把出賽辯手名單全部安排下,製定好訓練計劃。秦司南也開始著手忙選修法學的事,他想把法學作為第二專業來學這件事兒誰也沒告訴,林風陽和陸北都被他瞞著。
傅寒最近沒有和他聯係,這讓他清靜不少,至少他少跟他少些交集,自己不會莫名其妙亂了陣腳,但秦司南想把法學當做第二專業選修,肯定要時常往法學院跑,傅寒又恰恰是學法的抬頭不見低頭也要見。
秦司南找了法學院王教授談話剛走出辦公室沒幾步,就遇到傅寒那個瘟神,他對上他的目光稍稍停頓了下,趕緊把眼神別開不看他,也沒跟他打招呼拿著資料轉身走了。
“秦司南,我們談談?”傅寒對著他的背影說。
該來的總是會來的,現在秦司南隻想跟傅寒保持距離,傅寒跟他說他想跟他在一起,但這又怎麼可能呢?他們之間是不可能有未來的,傅寒傻他可不傻,說不定對方隻是覺得好玩兒想要玩兒玩兒,過了這股子新鮮勁兒就什麼也沒有了,什麼真情實感全他媽是瞎扯淡,秦司南不想讓事情向著不受控製的方向發展,他玩兒不起!有一點苗頭就一定要掐掉不能有含糊,他生日的那天晚上他親他確實是鬼迷了心竅,跟他談談也好,至少把話說清楚了。
傅寒在戰術上也有失誤,明知道秦司南對除了親情之外的什麼感情都不在乎還強得跟頭驢一樣,還那麼快跟他攤牌,他太渴望把他綁在自己身邊,理智和占有欲的鬥爭太令人痛苦不堪了。
“行啊,出去談。”秦司南緩緩開口。
兩人出了行政樓,大眼兒瞪小眼兒。
“傅隊,有什麼事兒說吧。
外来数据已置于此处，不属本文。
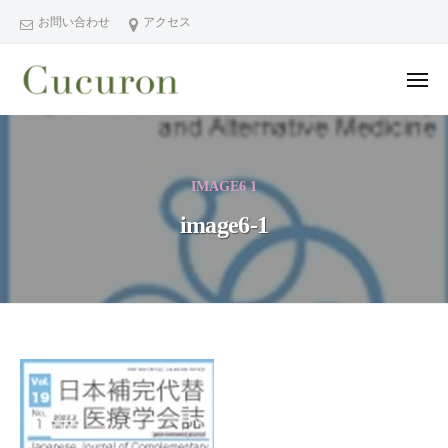
ー
コ
分
お問い合わせ
アクセス
ン
県
テ
中
メ
ン
津
ニ
ュ
大
大
市
ツ
ー
分
分
プ
へ
県
ラ
県
ス
IMAGE6 1
中
イ
中
キ
ベ
津
image6-1
津
ッ
ー
市
市
プ
ト
の
プ
フ
プ
ラ
ェ
ラ
イ
イ
イ
シ
ベ
ベ
image6-
ャ
ー
ー
1
ル
ト
ト
ヘ
サ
”
傅寒看秦司南一副滿不在乎的樣子微微有了怒意:“秦司南你就一點兒都不在乎?”
“在乎什麼?”
“我!”
秦司南腦子又開始不夠用,心想:臥槽,你傅寒到底是誰啊算哪根蔥?我憑什麼在乎你?
“傅寒你他媽給我聽著,第一、咱們頂多算關係還行的朋友;第二、《中華人民共和國法律》沒有哪條哪款規定你喜歡我我必須喜歡你;第三、我是直的,直的、直的!!我究竟要說多少遍!!我是直的!!腰板兒直,為人正直,脊梁直,比竹子還直!!”
話說出去他就後悔了,他明明知道這樣說會傷害到傅寒但他還是說了,秦司南心裏也難過,也愧疚,傅寒一直以來都對他很好很遷就他,他從來都是這樣,想要說什麼從來都不會考慮別人的感受,那一刻他隻想傷害他,然後把什麼都結束掉。
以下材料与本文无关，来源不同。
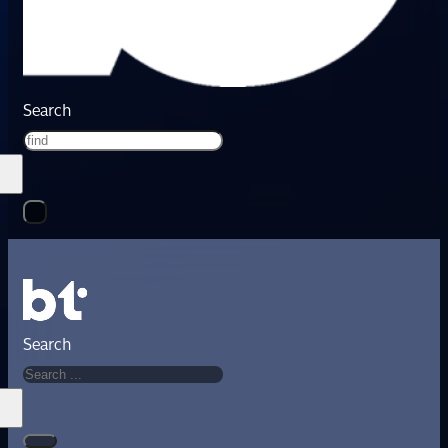
Search
Search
傅寒死死地盯著秦司南那兩片像是刀削過的嘴唇,從薄唇中吐出的話語如一把利刃,能把人傷害得體無完膚,難以控製的占有欲從心底騰空而起,正是他的那份倔強、執拗和薄情深深吸引著他,讓人忍不住想去征服他,被征服後的他又會是怎樣的姿態?還會是這麼驕傲地昂著頭嗎?